[MATERIAL PROVIDED — start]

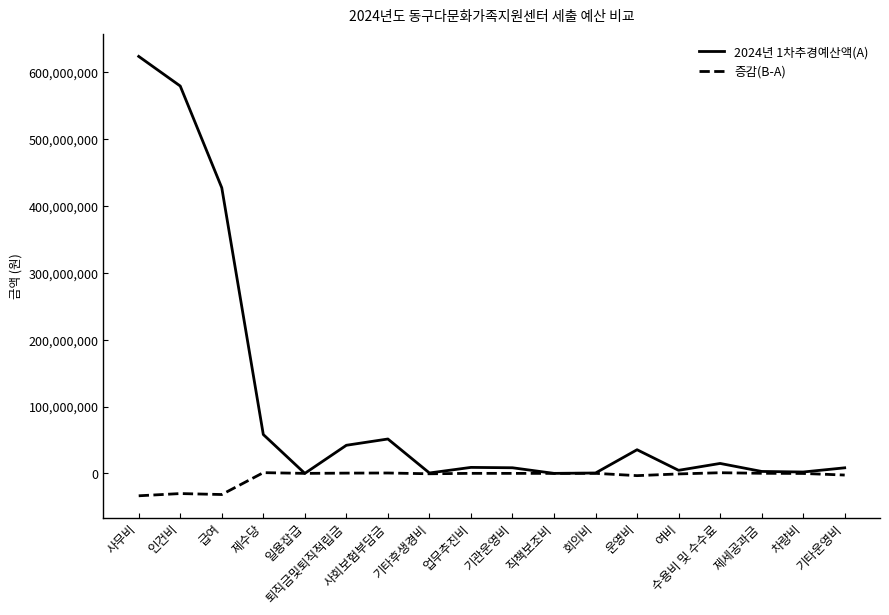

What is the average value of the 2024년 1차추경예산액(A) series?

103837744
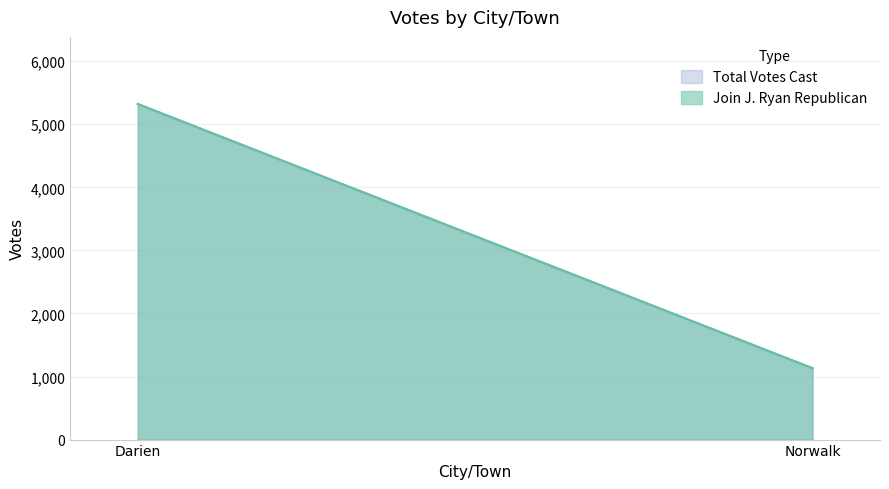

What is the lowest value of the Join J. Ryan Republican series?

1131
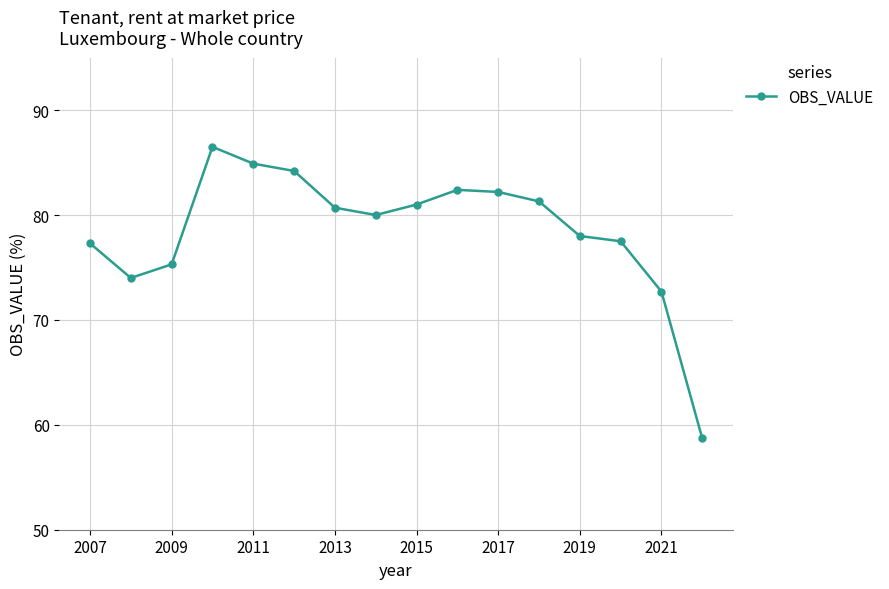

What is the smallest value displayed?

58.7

[MATERIAL PROVIDED — finish]

> _WHAT THE EXERCISE ASKS_: Please copy all of the material above word for word, leaving out the pictures.

> _TASK OUTPUT_:
What is the average value of the 2024년 1차추경예산액(A) series?

103837744

What is the lowest value of the Join J. Ryan Republican series?

1131

What is the smallest value displayed?

58.7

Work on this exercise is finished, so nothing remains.